---- DATA SHOWN

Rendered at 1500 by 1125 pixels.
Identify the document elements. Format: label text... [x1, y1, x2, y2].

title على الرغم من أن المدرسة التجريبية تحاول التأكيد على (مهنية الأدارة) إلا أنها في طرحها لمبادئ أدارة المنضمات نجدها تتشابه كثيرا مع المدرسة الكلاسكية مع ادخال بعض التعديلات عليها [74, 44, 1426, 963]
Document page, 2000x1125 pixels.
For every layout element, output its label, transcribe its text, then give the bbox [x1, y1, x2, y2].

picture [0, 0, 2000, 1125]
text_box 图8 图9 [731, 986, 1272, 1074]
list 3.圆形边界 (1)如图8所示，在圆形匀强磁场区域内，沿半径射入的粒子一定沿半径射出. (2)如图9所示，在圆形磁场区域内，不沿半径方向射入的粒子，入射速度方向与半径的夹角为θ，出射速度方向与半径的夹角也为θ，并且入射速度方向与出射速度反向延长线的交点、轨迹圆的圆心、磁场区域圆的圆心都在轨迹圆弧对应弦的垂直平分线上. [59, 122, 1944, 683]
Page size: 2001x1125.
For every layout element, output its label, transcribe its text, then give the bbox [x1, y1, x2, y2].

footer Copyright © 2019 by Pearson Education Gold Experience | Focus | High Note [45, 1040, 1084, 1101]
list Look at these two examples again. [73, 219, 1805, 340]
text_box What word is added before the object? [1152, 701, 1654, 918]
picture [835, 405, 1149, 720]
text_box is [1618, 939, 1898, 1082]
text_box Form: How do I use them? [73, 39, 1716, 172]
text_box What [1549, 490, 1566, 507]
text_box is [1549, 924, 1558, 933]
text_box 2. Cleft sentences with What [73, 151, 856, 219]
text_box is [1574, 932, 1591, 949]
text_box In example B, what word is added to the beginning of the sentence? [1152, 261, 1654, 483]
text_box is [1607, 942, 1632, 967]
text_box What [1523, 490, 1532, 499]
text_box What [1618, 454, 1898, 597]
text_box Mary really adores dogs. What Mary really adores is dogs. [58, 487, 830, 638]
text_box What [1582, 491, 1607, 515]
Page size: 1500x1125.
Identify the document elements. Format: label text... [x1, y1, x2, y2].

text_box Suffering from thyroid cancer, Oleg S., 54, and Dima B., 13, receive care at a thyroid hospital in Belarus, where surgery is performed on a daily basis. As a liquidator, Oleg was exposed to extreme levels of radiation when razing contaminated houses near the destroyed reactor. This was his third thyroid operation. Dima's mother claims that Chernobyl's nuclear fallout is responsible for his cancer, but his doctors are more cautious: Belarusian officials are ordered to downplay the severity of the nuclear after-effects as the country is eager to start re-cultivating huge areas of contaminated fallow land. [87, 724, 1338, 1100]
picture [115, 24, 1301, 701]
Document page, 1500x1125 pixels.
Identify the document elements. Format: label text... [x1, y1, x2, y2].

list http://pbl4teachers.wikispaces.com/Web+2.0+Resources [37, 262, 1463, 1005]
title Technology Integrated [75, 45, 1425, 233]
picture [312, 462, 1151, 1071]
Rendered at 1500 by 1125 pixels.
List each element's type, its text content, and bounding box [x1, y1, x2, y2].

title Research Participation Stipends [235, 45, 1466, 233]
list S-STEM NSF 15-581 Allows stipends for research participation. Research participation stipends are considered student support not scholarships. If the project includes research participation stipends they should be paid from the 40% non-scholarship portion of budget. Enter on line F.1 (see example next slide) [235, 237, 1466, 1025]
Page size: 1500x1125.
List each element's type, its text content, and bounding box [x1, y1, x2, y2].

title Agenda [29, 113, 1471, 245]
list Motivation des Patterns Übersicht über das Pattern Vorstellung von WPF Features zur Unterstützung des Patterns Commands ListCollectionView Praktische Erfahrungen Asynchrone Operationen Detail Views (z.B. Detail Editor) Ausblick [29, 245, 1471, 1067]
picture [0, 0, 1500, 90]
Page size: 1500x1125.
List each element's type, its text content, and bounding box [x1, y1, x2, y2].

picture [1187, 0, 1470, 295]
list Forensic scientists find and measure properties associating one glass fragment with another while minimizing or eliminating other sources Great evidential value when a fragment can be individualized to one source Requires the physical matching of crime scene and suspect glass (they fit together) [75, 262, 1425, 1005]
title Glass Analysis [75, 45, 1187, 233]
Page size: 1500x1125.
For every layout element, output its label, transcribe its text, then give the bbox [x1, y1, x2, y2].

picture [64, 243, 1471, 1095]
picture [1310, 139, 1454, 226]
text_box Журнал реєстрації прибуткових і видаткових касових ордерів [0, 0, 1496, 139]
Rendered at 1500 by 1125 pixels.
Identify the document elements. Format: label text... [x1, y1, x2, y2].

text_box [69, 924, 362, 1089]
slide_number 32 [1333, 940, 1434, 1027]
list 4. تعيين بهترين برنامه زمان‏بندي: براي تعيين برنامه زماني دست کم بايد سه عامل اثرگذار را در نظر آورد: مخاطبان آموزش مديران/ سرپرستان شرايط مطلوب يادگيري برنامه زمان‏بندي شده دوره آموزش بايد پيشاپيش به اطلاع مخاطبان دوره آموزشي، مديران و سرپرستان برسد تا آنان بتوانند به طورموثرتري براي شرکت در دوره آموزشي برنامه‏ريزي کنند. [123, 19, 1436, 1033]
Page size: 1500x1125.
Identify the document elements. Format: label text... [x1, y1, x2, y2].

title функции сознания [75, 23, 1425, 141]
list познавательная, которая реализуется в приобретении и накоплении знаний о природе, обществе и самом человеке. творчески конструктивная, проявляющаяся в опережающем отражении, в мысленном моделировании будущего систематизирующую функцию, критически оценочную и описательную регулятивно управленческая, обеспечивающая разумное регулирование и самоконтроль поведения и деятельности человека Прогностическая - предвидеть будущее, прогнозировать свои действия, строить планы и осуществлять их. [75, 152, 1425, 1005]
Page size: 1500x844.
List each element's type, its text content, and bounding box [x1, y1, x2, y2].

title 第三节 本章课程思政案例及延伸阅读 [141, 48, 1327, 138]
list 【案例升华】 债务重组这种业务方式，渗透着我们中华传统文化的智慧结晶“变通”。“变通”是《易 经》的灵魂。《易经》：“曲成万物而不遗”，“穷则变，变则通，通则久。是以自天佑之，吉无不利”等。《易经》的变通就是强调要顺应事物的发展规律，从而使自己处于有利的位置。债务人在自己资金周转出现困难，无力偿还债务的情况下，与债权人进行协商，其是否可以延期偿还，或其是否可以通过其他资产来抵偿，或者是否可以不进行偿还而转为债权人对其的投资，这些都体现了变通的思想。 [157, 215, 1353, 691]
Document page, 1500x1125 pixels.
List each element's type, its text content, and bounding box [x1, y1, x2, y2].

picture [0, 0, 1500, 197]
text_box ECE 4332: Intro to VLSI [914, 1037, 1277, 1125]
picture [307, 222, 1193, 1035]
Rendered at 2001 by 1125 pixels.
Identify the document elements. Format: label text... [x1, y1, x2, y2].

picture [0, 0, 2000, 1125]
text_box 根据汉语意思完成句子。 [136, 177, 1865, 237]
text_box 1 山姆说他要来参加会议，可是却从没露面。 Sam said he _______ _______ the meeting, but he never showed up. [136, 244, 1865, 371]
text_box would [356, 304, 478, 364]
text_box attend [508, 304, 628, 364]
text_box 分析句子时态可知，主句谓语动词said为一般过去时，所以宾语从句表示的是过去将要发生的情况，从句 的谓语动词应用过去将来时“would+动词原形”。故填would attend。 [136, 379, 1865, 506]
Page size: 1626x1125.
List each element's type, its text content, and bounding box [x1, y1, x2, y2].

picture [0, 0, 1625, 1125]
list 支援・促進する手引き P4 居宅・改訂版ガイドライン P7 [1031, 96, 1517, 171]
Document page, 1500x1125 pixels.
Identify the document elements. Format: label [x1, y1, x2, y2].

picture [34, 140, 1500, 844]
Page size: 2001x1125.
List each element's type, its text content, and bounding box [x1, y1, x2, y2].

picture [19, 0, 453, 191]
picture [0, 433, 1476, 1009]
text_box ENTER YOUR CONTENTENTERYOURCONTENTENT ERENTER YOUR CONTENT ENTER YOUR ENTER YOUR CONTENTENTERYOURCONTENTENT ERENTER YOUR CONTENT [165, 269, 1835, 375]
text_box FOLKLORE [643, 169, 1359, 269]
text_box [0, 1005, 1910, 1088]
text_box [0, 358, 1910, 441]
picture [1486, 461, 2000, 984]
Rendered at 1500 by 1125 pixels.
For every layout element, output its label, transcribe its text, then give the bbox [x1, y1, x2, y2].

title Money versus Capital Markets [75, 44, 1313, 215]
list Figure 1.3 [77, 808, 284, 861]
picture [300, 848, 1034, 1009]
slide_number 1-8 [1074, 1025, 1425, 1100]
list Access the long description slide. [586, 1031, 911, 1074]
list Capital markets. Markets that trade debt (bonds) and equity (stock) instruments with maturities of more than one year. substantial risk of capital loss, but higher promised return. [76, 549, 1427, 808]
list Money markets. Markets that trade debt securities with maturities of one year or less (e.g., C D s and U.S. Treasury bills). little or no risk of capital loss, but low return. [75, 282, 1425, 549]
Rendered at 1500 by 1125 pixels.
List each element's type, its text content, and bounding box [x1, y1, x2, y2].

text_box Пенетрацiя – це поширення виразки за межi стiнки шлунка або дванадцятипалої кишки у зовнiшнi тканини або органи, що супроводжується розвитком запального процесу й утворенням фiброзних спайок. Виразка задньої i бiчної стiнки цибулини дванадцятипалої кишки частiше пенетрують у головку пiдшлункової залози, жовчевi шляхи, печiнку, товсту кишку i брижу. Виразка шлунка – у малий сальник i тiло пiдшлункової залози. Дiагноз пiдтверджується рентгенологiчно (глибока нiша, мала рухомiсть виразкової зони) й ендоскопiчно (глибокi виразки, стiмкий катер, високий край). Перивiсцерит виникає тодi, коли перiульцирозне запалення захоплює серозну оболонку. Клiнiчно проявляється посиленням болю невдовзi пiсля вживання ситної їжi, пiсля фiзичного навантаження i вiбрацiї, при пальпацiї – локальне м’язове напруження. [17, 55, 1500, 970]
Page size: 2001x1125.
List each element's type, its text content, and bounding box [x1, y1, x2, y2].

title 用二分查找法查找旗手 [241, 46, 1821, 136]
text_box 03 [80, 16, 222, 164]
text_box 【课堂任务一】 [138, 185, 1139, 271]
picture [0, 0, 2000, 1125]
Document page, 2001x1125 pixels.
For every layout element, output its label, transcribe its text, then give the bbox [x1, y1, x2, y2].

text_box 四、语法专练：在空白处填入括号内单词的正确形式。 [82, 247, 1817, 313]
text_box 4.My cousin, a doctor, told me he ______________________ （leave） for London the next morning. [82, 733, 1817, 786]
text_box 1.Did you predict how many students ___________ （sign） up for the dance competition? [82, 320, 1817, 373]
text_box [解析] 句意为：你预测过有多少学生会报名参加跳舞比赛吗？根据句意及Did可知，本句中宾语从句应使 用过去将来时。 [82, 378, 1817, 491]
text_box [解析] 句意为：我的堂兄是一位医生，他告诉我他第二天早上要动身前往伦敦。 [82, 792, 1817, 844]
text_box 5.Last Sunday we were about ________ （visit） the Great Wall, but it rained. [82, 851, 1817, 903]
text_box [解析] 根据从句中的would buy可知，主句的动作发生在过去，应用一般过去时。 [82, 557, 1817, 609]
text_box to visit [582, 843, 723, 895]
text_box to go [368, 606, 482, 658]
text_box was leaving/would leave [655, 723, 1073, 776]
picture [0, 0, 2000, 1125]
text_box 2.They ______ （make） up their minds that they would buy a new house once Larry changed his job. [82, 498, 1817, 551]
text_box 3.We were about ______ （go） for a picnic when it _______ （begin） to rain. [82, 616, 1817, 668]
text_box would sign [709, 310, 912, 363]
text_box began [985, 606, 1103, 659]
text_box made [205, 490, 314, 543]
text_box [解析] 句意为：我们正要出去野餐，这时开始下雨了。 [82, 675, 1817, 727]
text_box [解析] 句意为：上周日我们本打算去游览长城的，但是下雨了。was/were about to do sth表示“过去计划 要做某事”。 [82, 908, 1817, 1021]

--------

> **EXERCISE INSTRUCTIONS**
Repeat the material word for word from its opening line up to and including the line containing "Document page, 2000x1125 pixels.".

> **RESPONSE TO THE EXERCISE**
Rendered at 1500 by 1125 pixels.
Identify the document elements. Format: label text... [x1, y1, x2, y2].

title على الرغم من أن المدرسة التجريبية تحاول التأكيد على (مهنية الأدارة) إلا أنها في طرحها لمبادئ أدارة المنضمات نجدها تتشابه كثيرا مع المدرسة الكلاسكية مع ادخال بعض التعديلات عليها [74, 44, 1426, 963]
Document page, 2000x1125 pixels.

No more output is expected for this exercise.